Genetic Ataxias are inherited. There are mainly two forms of inherited Ataxias. These are known as Recessive and Dominant.
Recessive Ataxia usually has an onset in childhood. Though there may be no family history of such a disorder, it will occur if both parents are carriers of the defective gene. Usually the parents will be totally unaware of this fact until one of their children shows signs of balance and co-ordination problems – usually after the age of six years. Each parent has two copies of every gene and for those with one defective gene each there is a one in four chance, with every pregnancy, that the child will inherit the defective gene from each parent. In such cases the child will develop a Genetic Ataxia.
If you have a relative who has been diagnosed with an ataxia and would like to be tested to see if you are a carrier, a referral letter would need to be sent by your GP to:
Professor Andrew Green, Director of the National Centre for Medical Genetics
Our Lady’s Hospital for Sick Children, Crumlin, Dublin 12.

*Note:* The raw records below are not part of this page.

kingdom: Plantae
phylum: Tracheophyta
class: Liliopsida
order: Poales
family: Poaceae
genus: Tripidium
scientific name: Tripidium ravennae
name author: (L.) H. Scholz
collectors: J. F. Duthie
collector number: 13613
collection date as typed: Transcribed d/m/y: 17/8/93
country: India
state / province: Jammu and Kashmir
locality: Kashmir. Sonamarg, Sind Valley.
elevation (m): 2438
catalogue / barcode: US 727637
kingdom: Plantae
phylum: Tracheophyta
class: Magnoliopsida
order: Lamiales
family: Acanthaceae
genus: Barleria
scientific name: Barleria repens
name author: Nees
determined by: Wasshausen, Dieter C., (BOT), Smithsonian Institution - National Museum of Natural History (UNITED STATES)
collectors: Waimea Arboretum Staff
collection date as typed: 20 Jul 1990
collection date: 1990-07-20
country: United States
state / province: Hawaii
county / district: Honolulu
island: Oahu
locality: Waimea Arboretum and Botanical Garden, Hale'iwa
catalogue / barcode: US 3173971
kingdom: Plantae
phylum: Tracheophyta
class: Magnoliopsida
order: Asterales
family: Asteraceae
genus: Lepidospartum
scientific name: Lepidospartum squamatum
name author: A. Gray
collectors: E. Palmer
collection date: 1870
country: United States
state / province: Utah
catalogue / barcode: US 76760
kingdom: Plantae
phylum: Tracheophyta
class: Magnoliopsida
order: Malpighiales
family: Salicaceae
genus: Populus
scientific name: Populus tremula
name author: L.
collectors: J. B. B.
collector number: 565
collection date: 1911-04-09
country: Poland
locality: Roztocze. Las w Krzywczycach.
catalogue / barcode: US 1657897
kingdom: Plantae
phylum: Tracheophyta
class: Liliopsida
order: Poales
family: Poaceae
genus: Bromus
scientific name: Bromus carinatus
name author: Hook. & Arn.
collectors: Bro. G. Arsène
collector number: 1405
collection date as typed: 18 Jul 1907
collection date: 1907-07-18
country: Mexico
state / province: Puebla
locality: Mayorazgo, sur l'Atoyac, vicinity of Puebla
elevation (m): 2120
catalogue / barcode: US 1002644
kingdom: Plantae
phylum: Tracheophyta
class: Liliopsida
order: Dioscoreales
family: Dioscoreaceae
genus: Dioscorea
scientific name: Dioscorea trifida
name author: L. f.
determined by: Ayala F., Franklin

Dominant Ataxia occurs when a faulty gene, in one parent only, causes the abnormality. In this instance the normal gene does not compensate for the abnormality. There is a 50% chance that the child will inherit the abnormal gene from the parent and thus develop the Ataxia. There is also a 50% chance the child will inherit the good gene and therefore, will not be affected and will not pass the bad gene on to the next generation. Usually the onset of Dominant Ataxia’s occur in later life. There are several other Ataxia’s, such a Cerebellar Ataxia which usually occur in adult life but the symptoms are very similar to those for the other Ataxia’s.